Come possiamo riconoscere un miele “sano” da uno industriale?

“Di sicuro un’etichetta con certificazione biologica applicata ad un vasetto di miele proveniente da un produttore locale è già una buona garanzia. Bisogna imparare a vedere chi c’è dietro al vasetto e quale etica segue il cammino di quel prodotto; dovremmo imparare a leggere le etichette dei prodotti, dovremmo imparare a conoscere il miele e non pensare sempre che è per forza sano perché fatto dalle api, dobbiamo invece pensare che ci sono gli apicoltori che intervengono in apicoltura e tutto dipende da come intervengono.”

Quante arnie avete?

“Io lavoro con circa 60/70 famiglie.”

Un’arnia quanto miele produce?

“E’ molto difficile dire quanto miele produce una famiglia, poiché è un dato strettamente legato alla stagione, agli eventi atmosferici. Una stagione come quella appena trascorsa ha visto le produzioni quasi azzerate in certi luoghi. Diciamo che previsioni apistiche io preferisco non farne!”
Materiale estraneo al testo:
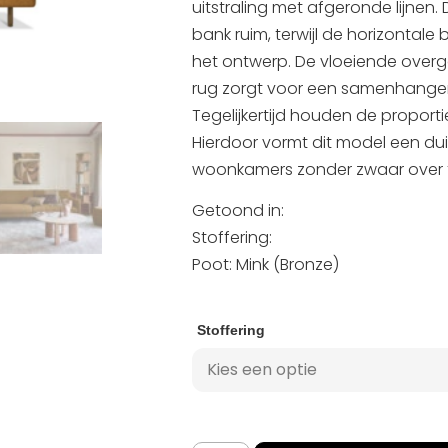
uitstraling met afgeronde lijnen
bank ruim, terwijl de horizontale b
het ontwerp. De vloeiende over
rug zorgt voor een samenhangen
Tegelijkertijd houden de proporti
Hierdoor vormt dit model een duid
woonkamers zonder zwaar over
Getoond in:
Stoffering:
Poot: Mink (Bronze)
Stoffering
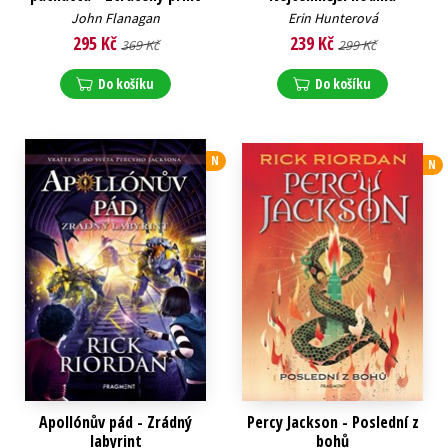
John Flanagan
Erin Hunterová
295 Kč
239 Kč
369 Kč
299 Kč
Do košíku
Do košíku
N
N
Apollónův pád - Zrádný
Percy Jackson - Poslední z
labyrint
bohů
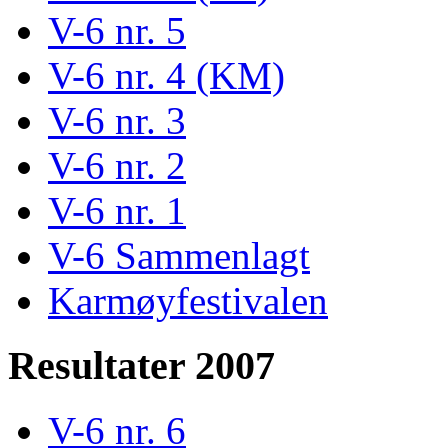
V-6 nr. 5
V-6 nr. 4 (KM)
V-6 nr. 3
V-6 nr. 2
V-6 nr. 1
V-6 Sammenlagt
Karmøyfestivalen
Resultater 2007
V-6 nr. 6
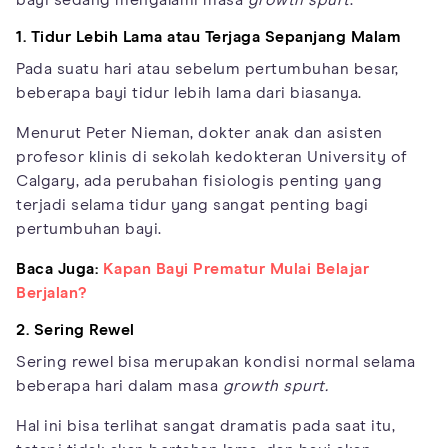
1. Tidur Lebih Lama atau Terjaga Sepanjang Malam
Pada suatu hari atau sebelum pertumbuhan besar,
beberapa bayi tidur lebih lama dari biasanya.
Menurut Peter Nieman, dokter anak dan asisten
profesor klinis di sekolah kedokteran University of
Calgary, ada perubahan fisiologis penting yang
terjadi selama tidur yang sangat penting bagi
pertumbuhan bayi.
Baca Juga:
Kapan Bayi Prematur Mulai Belajar
Berjalan?
2. Sering Rewel
Sering rewel bisa merupakan kondisi normal selama
beberapa hari dalam masa
growth spurt.
Hal ini bisa terlihat sangat dramatis pada saat itu,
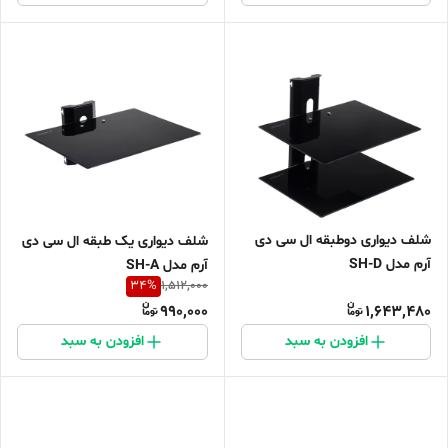
شلف دیواری دوطبقه ال سی دی
شلف دیواری یک طبقه ال سی دی
آرم مدل SH-D
آرم مدل SH-A
34
%
1,512,000
990,000
1,643,480
افزودن به سبد
افزودن به سبد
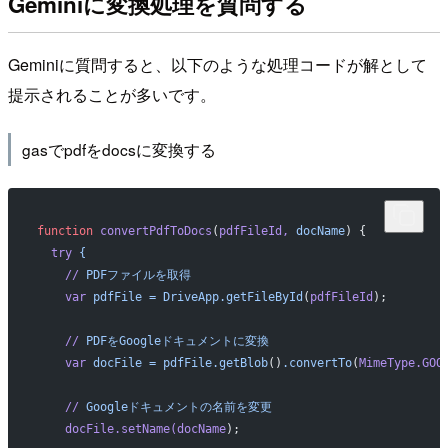
Geminiに変換処理を質問する
Geminiに質問すると、以下のような処理コードが解として
提示されることが多いです。
gasでpdfをdocsに変換する
function
 convertPdfToDocs
(
pdfFileId,
 docName
) {
  try
 {
    //
 PDFファイルを取得
    var
 pdfFile
 =
 DriveApp.getFileById
(
pdfFileId
);
    //
 PDFをGoogleドキュメントに変換
    var
 docFile
 =
 pdfFile.getBlob
()
.convertTo
(
MimeType.GOO
    //
 Googleドキュメントの名前を変更
    docFile.setName(docName
);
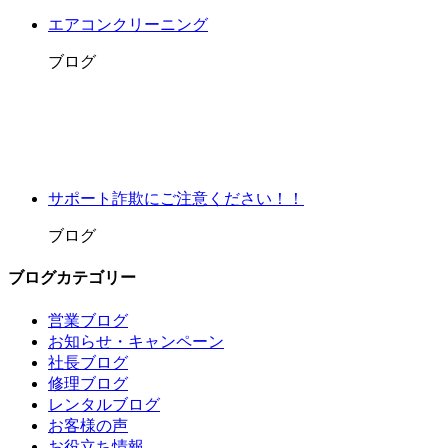
エアコンクリーニング
ブログ
サポート詐欺にご注意ください！！
ブログ
ブログカテゴリー
営業ブログ
お知らせ・キャンペーン
社長ブログ
修理ブログ
レンタルブログ
お客様の声
お役立ち情報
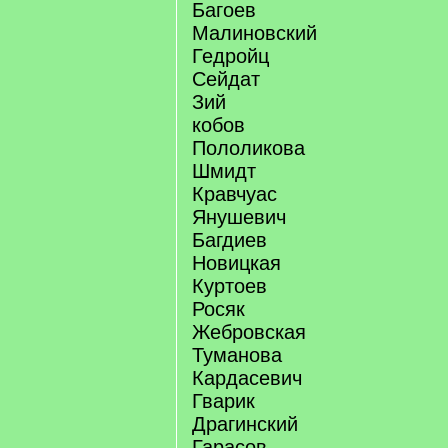
Багоев
Малиновский
Гедройц
Сейдат
Зий
кобов
Пололикова
Шмидт
Кравчуас
Янушевич
Багдиев
Новицкая
Куртоев
Росяк
Жебровская
Туманова
Кардасевич
Гварик
Драгинский
Гарасов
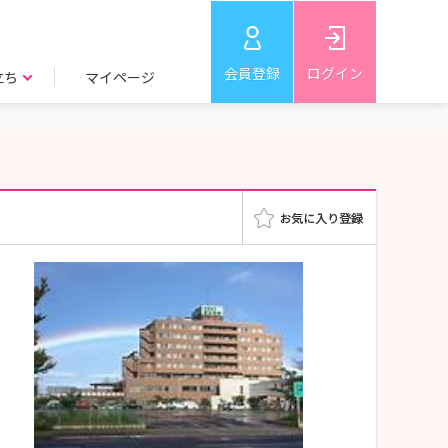
会員登録
ログイン
立ち
マイページ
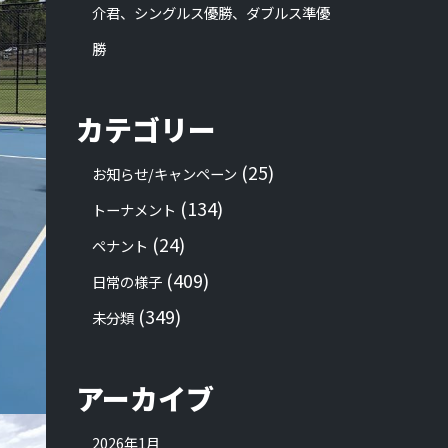
介君、シングルス優勝、ダブルス準優
勝
カテゴリー
(25)
お知らせ/キャンペーン
(134)
トーナメント
(24)
ペナント
(409)
日常の様子
(349)
未分類
アーカイブ
2026年1月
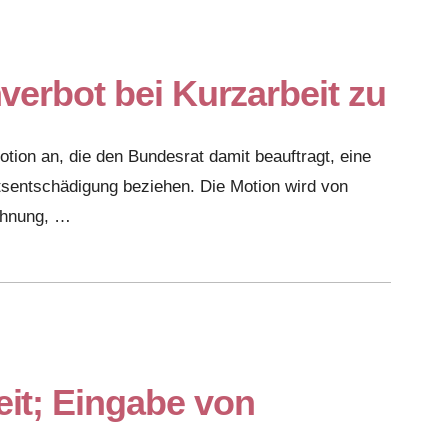
verbot bei Kurzarbeit zu
on an, die den Bundesrat damit beauftragt, eine
sentschädigung beziehen. Die Motion wird von
ehnung, …
it; Eingabe von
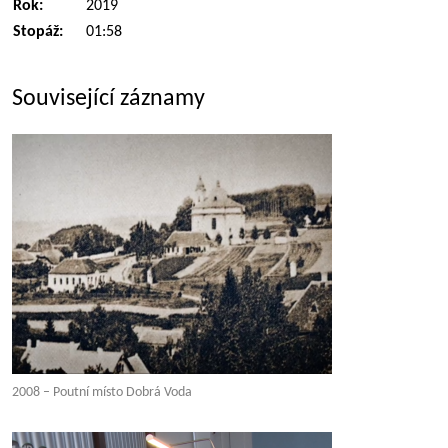
Rok:
2019
Stopáž:
01:58
Související záznamy
2008 – Poutní místo Dobrá Voda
Di cosa si nutrono le api?

“Tutte le larve sia maschili che femminili (regina e api operaie) vengono alimentate nei primi tre giorni con pappa reale, sostanza secreta dalle api operaie. Dopo questi tre giorni, le larve femminili destinate a diventare api regine continueranno ad essere alimentate con pappa reale per tutta la vita, mentre quelle destinate a diventare operaie o fuchi continueranno ad essere nutrite con un’alimentazione a base di miele e polline.”

In Inverno cosa fanno le api?

“Questa è un classico tra le curiosità sulle api e molti si aspettano di sentirsi rispondere che le api vanno in letargo. In realtà non è così, perché le api non vanno in letargo. Con il calare delle temperature e delle ore di luce, l’ape regina diminuisce gradualmente la sua ovo deposizione fino ad interromperla e tutte le api si stringono in glomere attorno ad essa mantenendo la temperatura sui 21°C. Le api in inverno quando le temperature lo consentono (sopra gli 8°C) escono solo per defecare.”
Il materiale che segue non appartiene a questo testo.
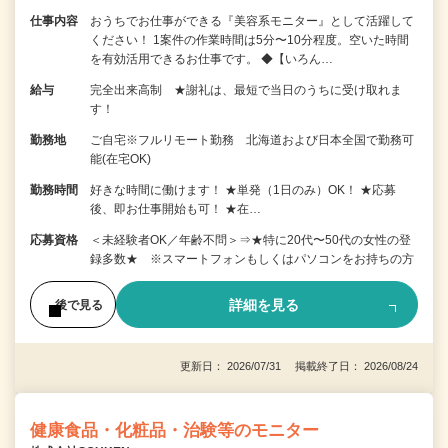
仕事内容
おうちでお仕事ができる『美容系モニター』として活躍して
ください！ 1案件の作業時間は5分〜10分程度。空いた時間
を有効活用できるお仕事です。 ◆【いろん…
給与
完全出来高制 ★謝礼は、最短で当日のうちに受け取れま
す！
勤務地
ご自宅※フルリモート勤務 北海道および日本全国で勤務可
能(在宅OK)
勤務時間
好きな時間に働けます！ ★単発（1日のみ）OK！ ★応募
後、即お仕事開始も可！ ★在…
応募資格
＜未経験者OK／年齢不問＞⇒★特に20代〜50代の女性の登
録多数★ ※スマートフォンもしくはパソコンをお持ちの方
詳細を見る
後で見る
更新日： 2026/07/31 掲載終了日： 2026/08/24
健康食品・化粧品・治験等のモニター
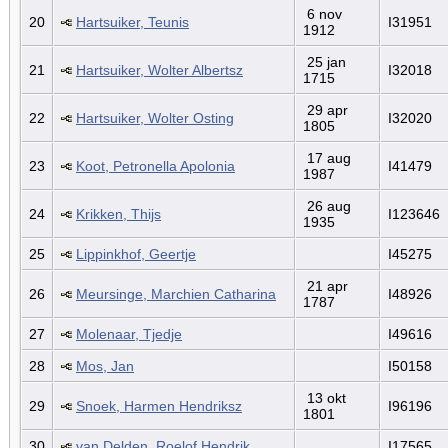
6 nov
20
Hartsuiker, Teunis
I31951
1912
25 jan
21
Hartsuiker, Wolter Albertsz
I32018
1715
29 apr
22
Hartsuiker, Wolter Osting
I32020
1805
17 aug
23
Koot, Petronella Apolonia
I41479
1987
26 aug
24
Krikken, Thijs
I123646
1935
25
Lippinkhof, Geertje
I45275
21 apr
26
Meursinge, Marchien Catharina
I48926
1787
27
Molenaar, Tjedje
I49616
28
Mos, Jan
I50158
13 okt
29
Snoek, Harmen Hendriksz
I96196
1801
30
van Delden, Roelof Hendrik
I17565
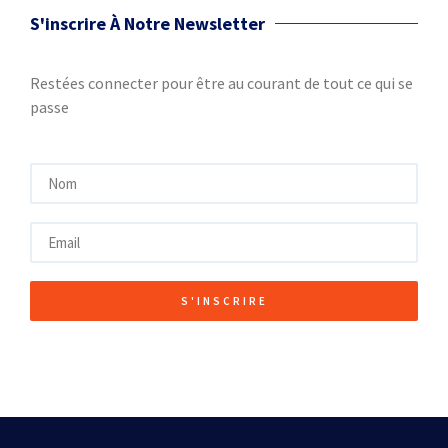
S'inscrire À Notre Newsletter
Restées connecter pour être au courant de tout ce qui se
passe
S'INSCRIRE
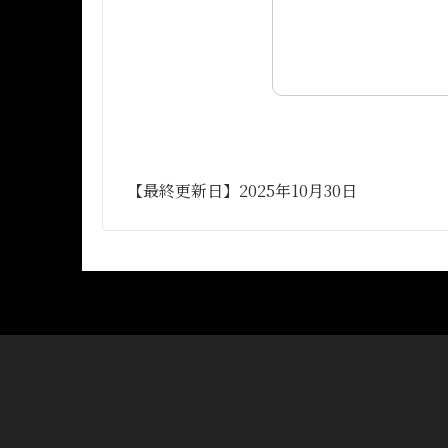
【最終更新日】2025年10月30日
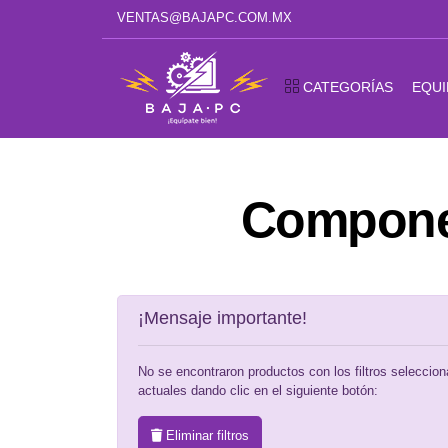
VENTAS@BAJAPC.COM.MX
CATEGORÍAS
EQUI
Componen
¡Mensaje importante!
No se encontraron productos con los filtros seleccionad
actuales dando clic en el siguiente botón:
Eliminar filtros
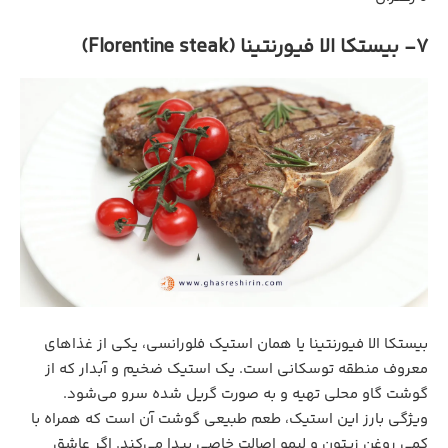
7- بیستکا الا فیورنتینا (Florentine steak)
بیستکا الا فیورنتینا یا همان استیک فلورانسی، یکی از غذاهای
معروف منطقه توسکانی است. یک استیک ضخیم و آبدار که از
گوشت گاو محلی تهیه و به صورت گریل شده سرو می‌شود.
ویژگی بارز این استیک، طعم طبیعی گوشت آن است که همراه با
کمی روغن زیتون و لیمو اصالت خاصی پیدا می‌کند. اگر عاشق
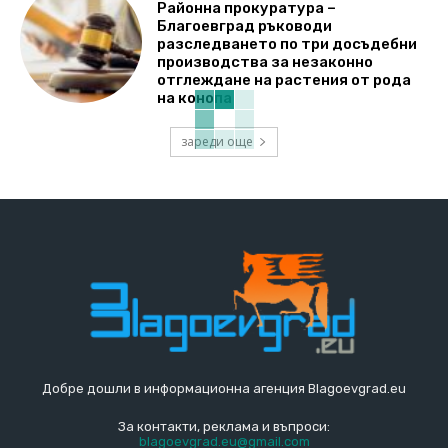
Районна прокуратура –
Благоевград ръководи
разследването по три досъдебни
производства за незаконно
отглеждане на растения от рода
на конопа
зареди още
Добре дошли в информационна агенция Blagoevgrad.eu
За контакти, реклама и въпроси:
blagoevgrad.eu@gmail.com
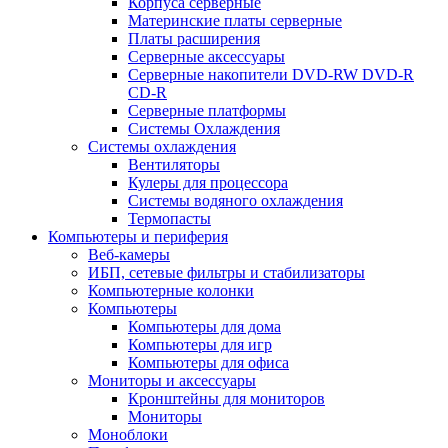
Корпуса серверные
Материнские платы серверные
Платы расширения
Серверные аксессуары
Серверные накопители DVD-RW DVD-R
CD-R
Серверные платформы
Системы Охлаждения
Системы охлаждения
Вентиляторы
Кулеры для процессора
Системы водяного охлаждения
Термопасты
Компьютеры и периферия
Веб-камеры
ИБП, сетевые фильтры и стабилизаторы
Компьютерные колонки
Компьютеры
Компьютеры для дома
Компьютеры для игр
Компьютеры для офиса
Мониторы и аксессуары
Кронштейны для мониторов
Мониторы
Моноблоки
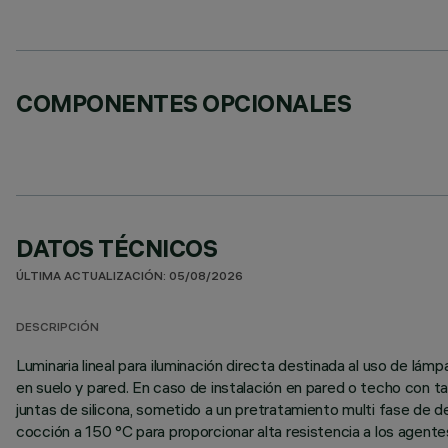
COMPONENTES OPCIONALES
DATOS TÉCNICOS
ÚLTIMA ACTUALIZACIÓN: 05/08/2026
DESCRIPCIÓN
Luminaria lineal para iluminación directa destinada al uso de l
en suelo y pared. En caso de instalación en pared o techo con t
juntas de silicona, sometido a un pretratamiento multi fase de des
cocción a 150 °C para proporcionar alta resistencia a los agent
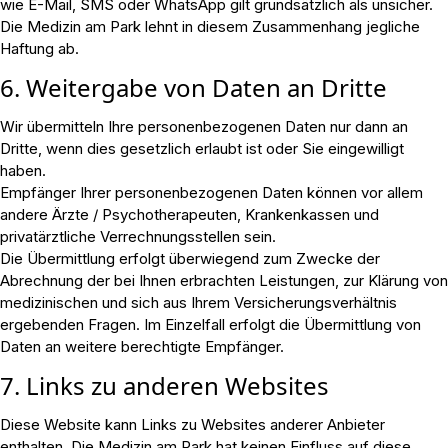
wie E-Mail, SMS oder WhatsApp gilt grundsätzlich als unsicher.
Die Medizin am Park lehnt in diesem Zusammenhang jegliche
Haftung ab.
6. Weitergabe von Daten an Dritte
Wir übermitteln Ihre personenbezogenen Daten nur dann an
Dritte, wenn dies gesetzlich erlaubt ist oder Sie eingewilligt
haben.
Empfänger Ihrer personenbezogenen Daten können vor allem
andere Ärzte / Psychotherapeuten, Krankenkassen und
privatärztliche Verrechnungsstellen sein.
Die Übermittlung erfolgt überwiegend zum Zwecke der
Abrechnung der bei Ihnen erbrachten Leistungen, zur Klärung von
medizinischen und sich aus Ihrem Versicherungsverhältnis
ergebenden Fragen. Im Einzelfall erfolgt die Übermittlung von
Daten an weitere berechtigte Empfänger.
7. Links zu anderen Websites
Diese Website kann Links zu Websites anderer Anbieter
enthalten. Die Medizin am Park hat keinen Einfluss auf diese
Come reagiscono le api all’inquinamento?

“Le api non reagiscono all’inquinamento, al cambiamento climatico, ai pesticidi, all’agricoltura intensiva; le api muoiono. Sta a noi mettere in atto un cambiamento. Più cresce la consapevolezza che le persone devono vivere in maniera sostenibile dal punto di vista economico, ambientale e sociale e più migliorerà la nostra salute e quella delle api. L’ape è un bene comune come l’acqua, con la stessa importanza e và tutelata da tutti non solo dagli apicoltori. L’ape è un ottimo indicatore ambientale e i segnali che ci stanno mandando non sono confortanti.”

Progetti futuri?

“Sempre! Progetti, novità, idee sono alla base di qualsiasi attività, quindi anche di Favus Mellis. Un progetto ampio però è già in atto. Un’associazione di apicoltori biologici e biodinamici “Pronubìo” è nata grazie a un gruppo di apicoltori biologici italiani, per ridare un senso etico ed economico ai prodotti dell’alveare ottenuti con metodo biologico, nel rispetto dell’ambiente e delle api. Noi siamo parte di questo progetto, perché ci sono progetti grandi e importanti che per essere realizzati  devono prima essere condivisi da chi ha le stesse idee.”